Eu tinha tentado aprender a ser humilde, a engolir os nãos que a vida te enfia goela abaixo, a lamber o chão dos palácios. Aprendi a me sentir desprezada-como-um-cão, e tudo bem, acordar, escovar os dentes, tomar café e continuar. Mas hoje realmente parecia tudo bem, ou ao menos que ia ficar.
Liguei o chuveiro e deixei aquela água toda toda cair em cima de mim e levar tudo tudo tudo embora. Tão estranho carregar uma vida inteira no corpo... Eu olhava para a água que escorria pela minha barriga, aquela criança fugiu antes da hora porque entendeu melhor do que eu que aquilo não era vida, só pode. Eu mesma não a queria neste mundo, confesso. Conheceu socos e empurrões antes de qualquer outra coisa, e depois os gritos e as cadeiras indo ao chão e o por pouco não acorda os vizinhos. Pior do que ter um pai como o Caio, seria ela ter me obrigado a uma vida inteira presa a ele. A coitadinha já ia nascer culpada, de consciência pesada, não pode uma coisa dessas! Não foi culpa minha, mas é verdade que eu preferi que tenha sido assim, não aceito que seja feio dizer isso. Ela só veio para ir embora antes mesmo de vir, para me mostrar que eu podia ir embora também. Ela viu sem ver e sentiu sem dizer toda a humilhação, a raiva e o pranto. E desistiu. Ia ser menina...
Ainda enrolada na toalha, sentei na cama. À minha frente, o espelho na porta do armário me apontou a velha caixa guardada debaixo da minha cama de adolescente. Fotos de antigos amores, bilhetes assinados por outros cheiros, e dali saíam sorrisos desbotados e olhares mornos e abraços já tão distantes. E eu ali, dentro dessa caixa, no meio disso tudo, de um jeito que eu nunca mais tinha me visto. Vi a mim mesma dando uma risada em sépia, minha boca-de-sino se confundindo com as das amigas na volta, minha cintura fina segura pelo braço másculo que a rodeava e beijava meu ombro. Só então me dei conta: fazia tanto tempo que eu não me apaixonava que já sentia o coração entediado, mais parecia um escritório em dia de feriado.

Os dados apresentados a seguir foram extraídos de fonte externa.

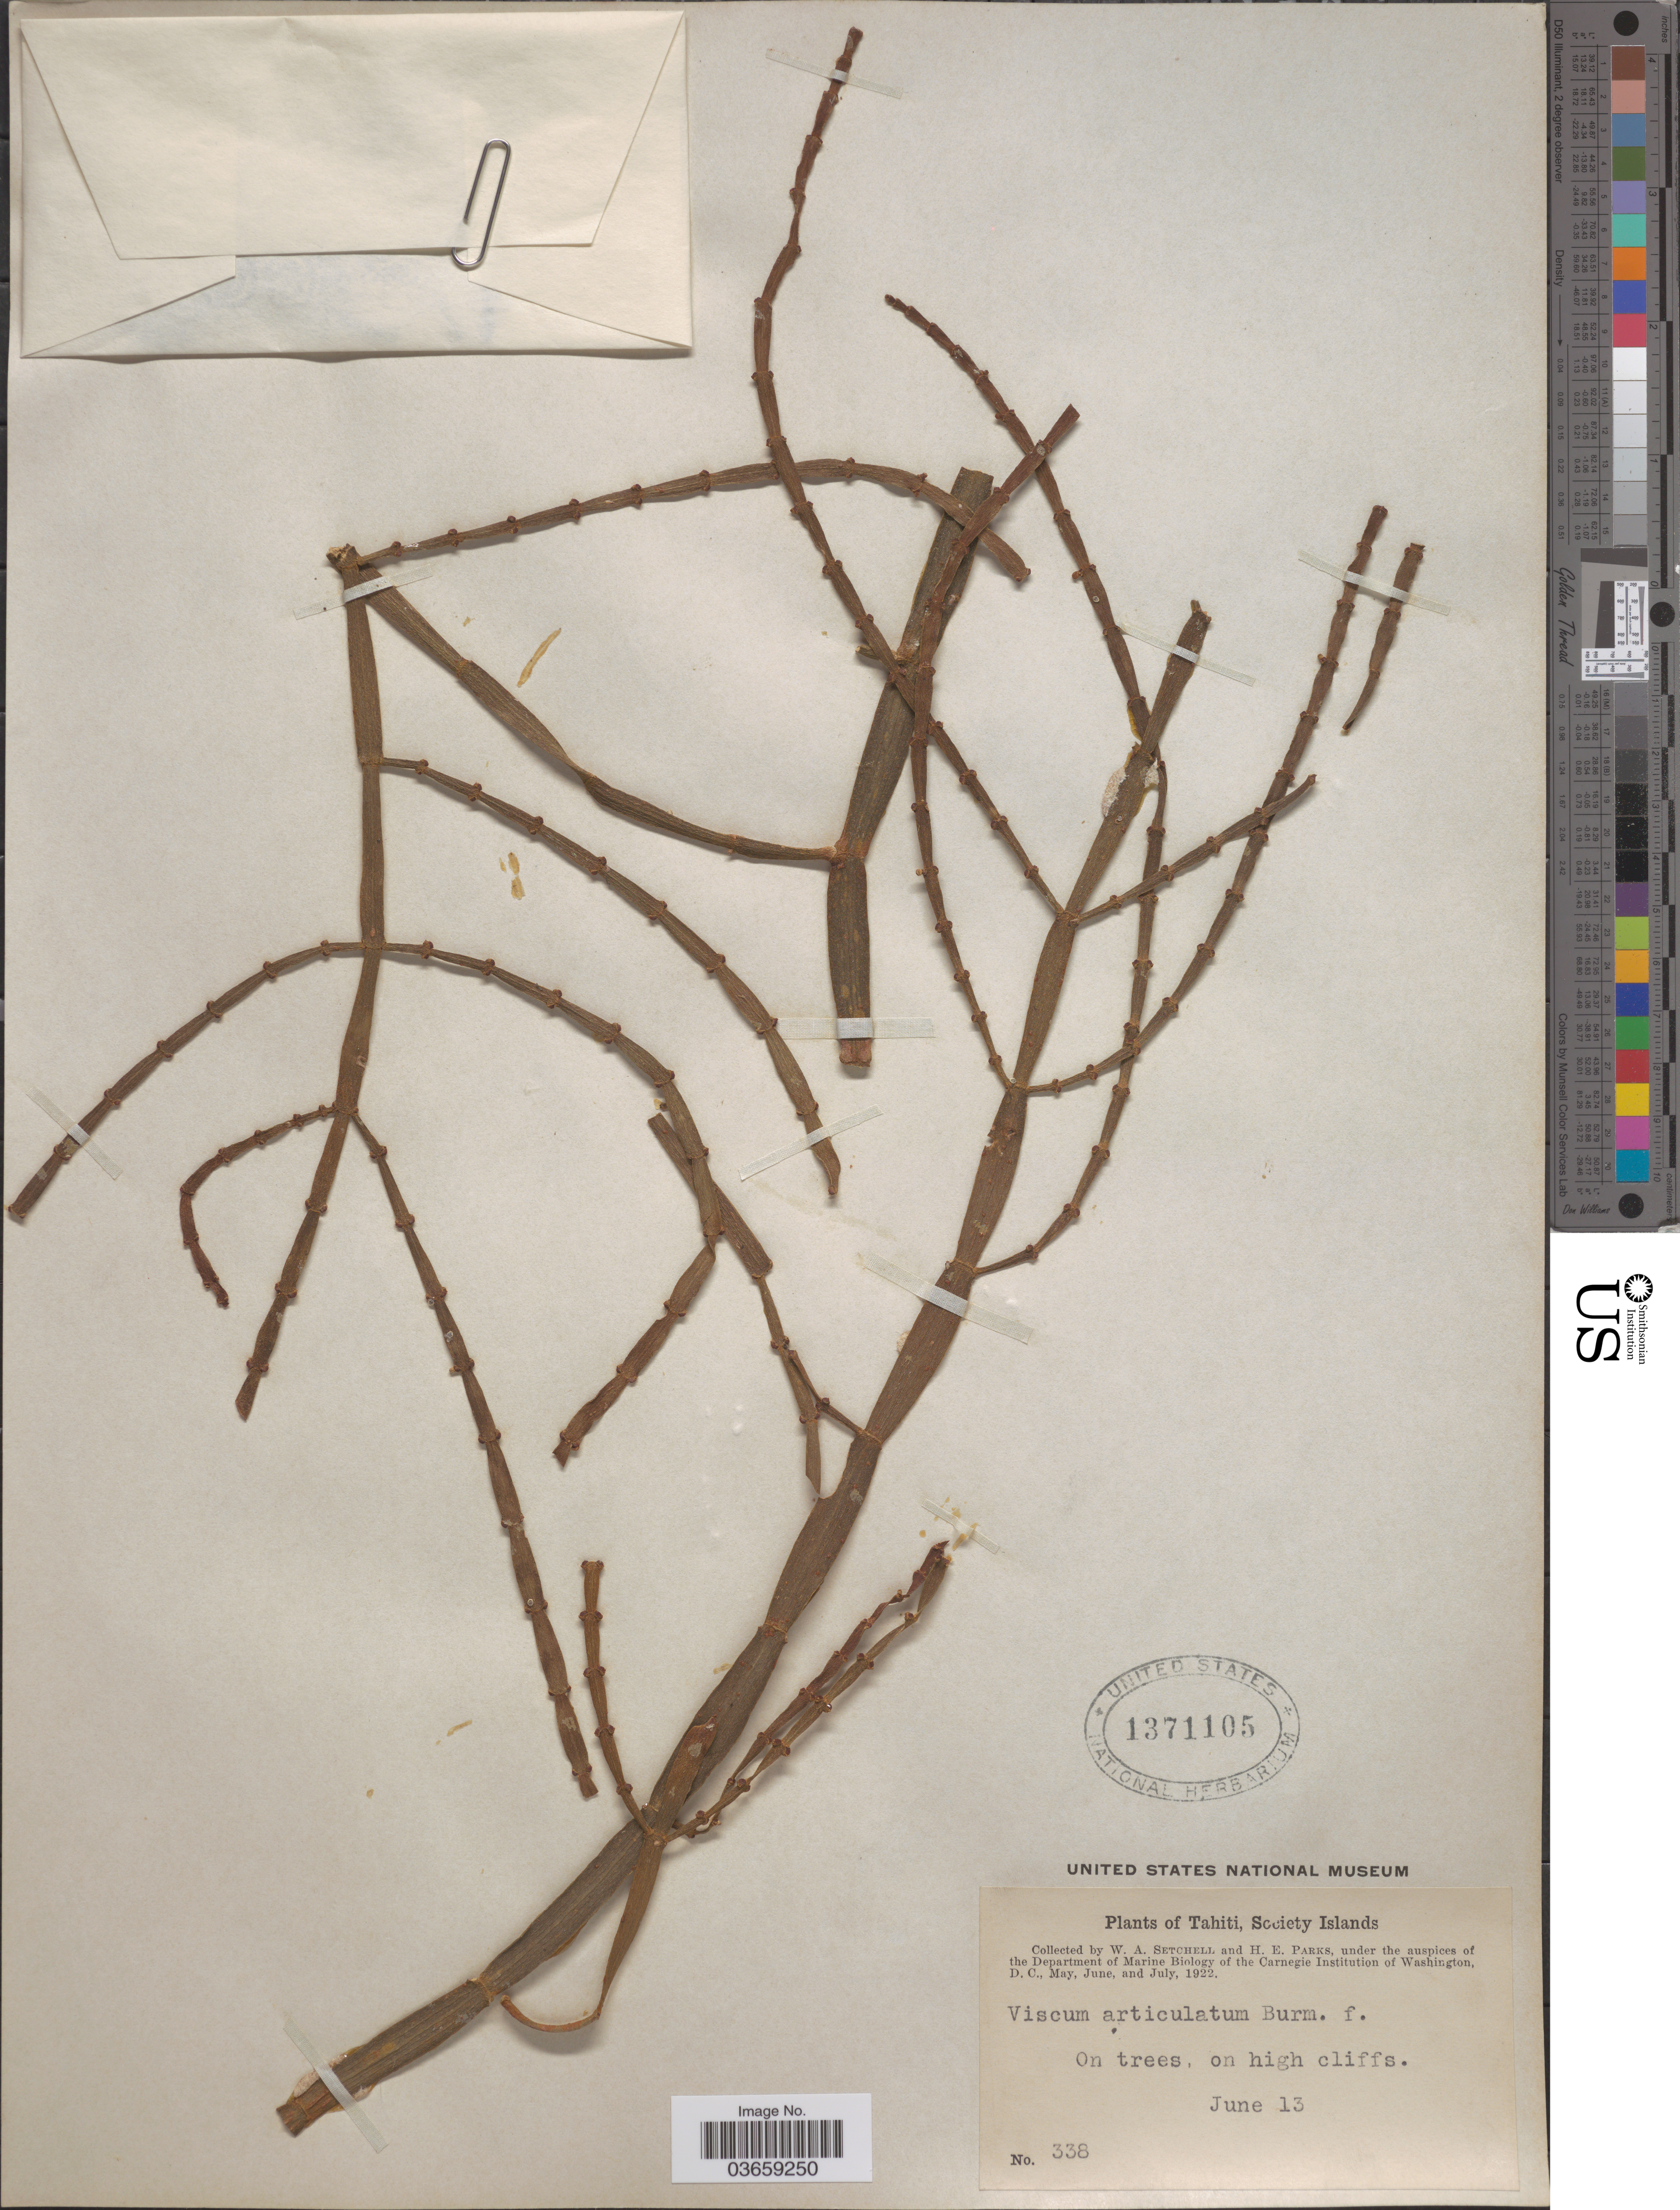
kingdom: Plantae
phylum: Tracheophyta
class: Magnoliopsida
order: Santalales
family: Viscaceae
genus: Viscum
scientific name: Viscum articulatum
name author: Burm. f.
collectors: W. Setchell & H. E. Parks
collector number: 338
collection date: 1922-06-13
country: French Polynesia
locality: Tahiti, Society Islands.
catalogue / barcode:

Me encarei no espelho, eu hoje, as marcas da violência, a pele ainda jovem apesar de tudo. Não me importei que a toalha caísse e que eu ficasse ali exposta e úmida, o verso nu e cru à luz do dia seguinte. Me masturbei na frente do espelho com a certeza de que não precisava de mais ninguém.
Encontrei uma bicicleta na garagem e não hesitei em percorrer mais uma vez as pacatas ruas do meu velho Menino Deus, oferecendo os longos cabelos ao ar que meu corpo interrompia e modificava. O sol das 10 horas de um dia de semana me era reconfortante. Manhãs assim têm um não-sei-quê de recomeço que era exatamente o que eu precisava. Fui até a beira do Guaíba e sentei para fumar um cigarro. O vento, sem pressa, dançava com a fumaça, entretanto eu tinha os olhos fixos no azul profundo do céu de setembro. O sol nunca terá dono.